It's a rainy Texas day, which brings with it exactly the kind of magic you'd think when water hits the desert. Rather than feeling gloomy or grouchy the way it did in Connecticut, it feels nourishing and awakening. The wildflowers that blanket the sides of the roads will burst open tomorrow thanks to all this water, and there's a certain appreciation for it all here. A shift. A difference I have come to love.
And while I'm sitting on my couch in a blanket eating chocolate leftover from Lily's Easter basket, I am happy to be here.
My adjustment to Texas has been tough. Like I never use the word hate, but I can honestly say I hated it here for a long time. And while I'd love to blame it on things outside of myself (the heat, the taxidermy shop across the street, the scorpions in our shoes) the truth is, I hated Texas because I felt stuck. This is a giant state with borders that feel years away. Once we sold the Airstream, and said goodbye to our full-time life on the run, I think my heart felt completely caged-in. I kept having these nightmares that I'd run for miles and miles until I was completely out of breath, and when I'd look around I'd only have gone a few feet.
I didn't know how to fix it. I didn't know if it even needed to be fixed. I just knew that a very beautiful and wild part of myself felt like it had died and I wasn't ready to grieve so I just did the best I could.
Little by little, I began to appreciate the gifts that being a normal, civilized family can bring. Braedon has absolutely thrived in his school, earning the Leadership Award and making the best friends he's ever had in his life. He's somehow navigated early adolescence without one single door slammed in my face or one angsty meltdown. I didn't even know, until witnessing his journey, that it was possible for middle school to be some of the best years of your life. Lily has a confidence that can intimidate old weathered cattle ranchers, and her heart has seemed to grow to fit the expansiveness of the Texas sky. She wears cowgirl boots to the grocery store and sings songs about bluebonnets. In her school photos she is sitting on a bale of hay. Our kids play sports and take dance classes and have regular get togethers with their beloved pals. We have grown to know the first names of our neighborhood bank teller, gluten-free baker, handyman and gas station clerk. When we drop things off at the post office, they ask Braedon how his soccer games are, and notice when he's grown another inch. The familiarity of having friendly faces is something I so longed for on the road, and it warms my bones every time the lady who lives across from us hollers to Lily that she looks pretty in her new dress today, or asks with her deep Southern drawl, "Isn't the sunshine just wonderful this afternoon?" Thomas' computer science job feels like we've won the lottery, and I never even knew how much I loved a predictable and hearty paycheck until it landed in our bank account the second week in Austin. If I could have hugged that automatic deposit, I swear I would have.

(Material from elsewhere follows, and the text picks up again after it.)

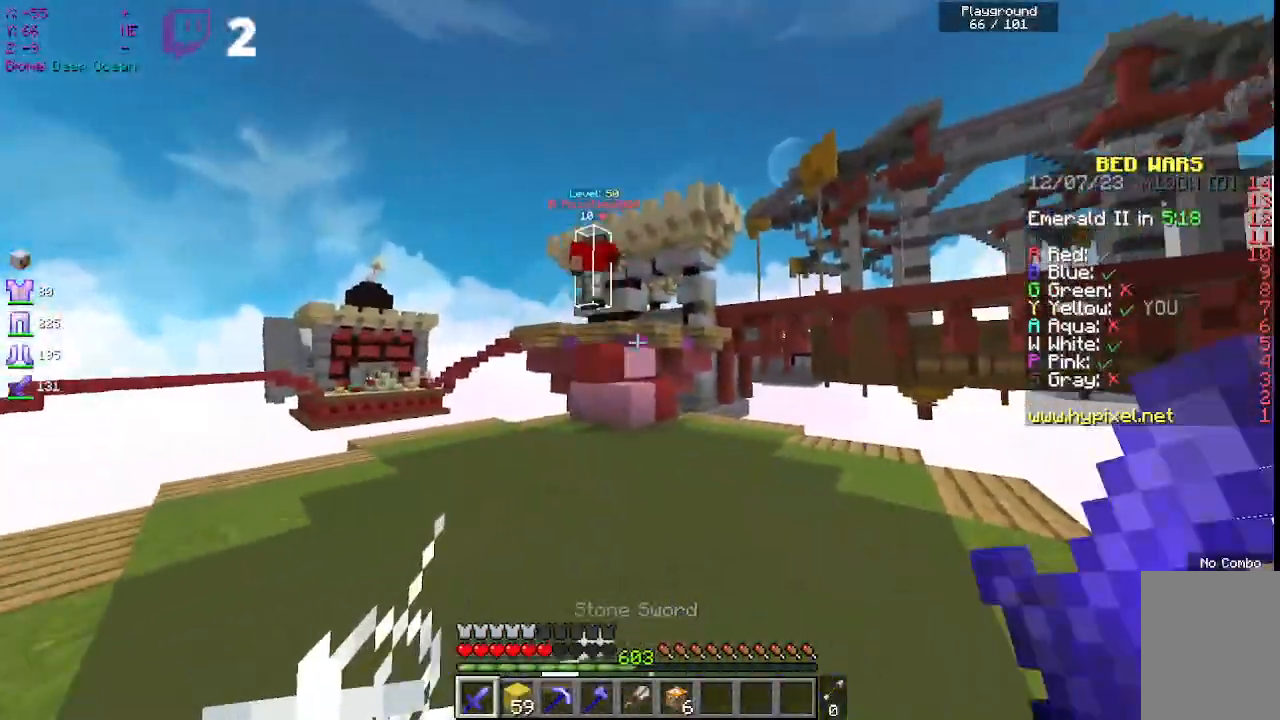
{"keys": ["d", "w"], "mouse": [], "events": [[167, "d", "down"], [167, "mouse_left", "up"], [233, "mouse_left", "down"], [367, "mouse_left", "up"]]}
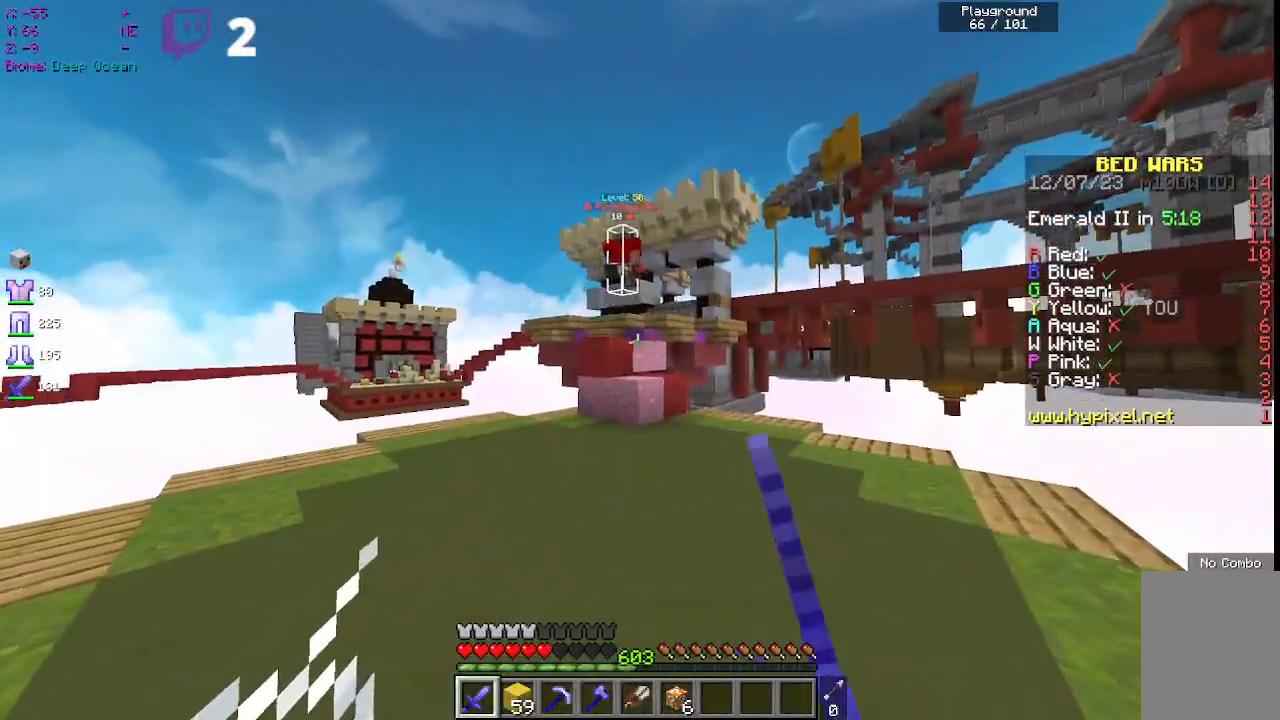
{"keys": ["d", "w"], "mouse": [], "events": []}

Our routines are set. We make scrambled eggs each morning and tie shoes and brush teeth. We walk out the door at exactly 7:05 to beat the traffic at the second stop light. I get dressed and brush my hair and try to fit in as best I can. Dinner is on the table by 6:15 each night. There is comfort in all of this, I won't deny that.
My heart has softened to this place and this domestic way of life. And yet...
I cannot pretend that I don't feel most at home in the middle of a forest with my hair messy and my feet muddy. Sure I can fold laundry and bake cupcakes for the PTA like the best of 'em, but only if I know there's an adventure somewhere calling my name. I crave wild rivers up to my collarbone and naked sunrise swims all alone and skin that smells like campfire ash. I long for no cellphone service and sleeping under the stars bundled closely with the ones I love the most. Not seeing anyone else for days and days, except for deer and wild pigs. I need to know that somewhere, in the middle of all of the day-to-day rhythm, there's a space to escape.
I didn't have that when we first got here. But now, I do.
Last week we picked out what is, perhaps, the ugliest camper in the world and yesterday we paid for it. Weekends and summer breaks will be spent being set free.
My friend texted me, "OMG you must be SO excited!" but honestly, I feel the opposite of excited. I feel relief. I feel an exhale. I feel the way the dry and cracked ground outside my window must feel today with all the cool rainwater bringing it back to life, turning dust into the loveliest mud.
And I share all of this to say, we don't have to choose one way or the other. I used to think I did, but it's simply not true. And while I certainly don't have it all figured out, I am so grateful to be in this new space of divine duality, and cannot wait to see what unfolds next.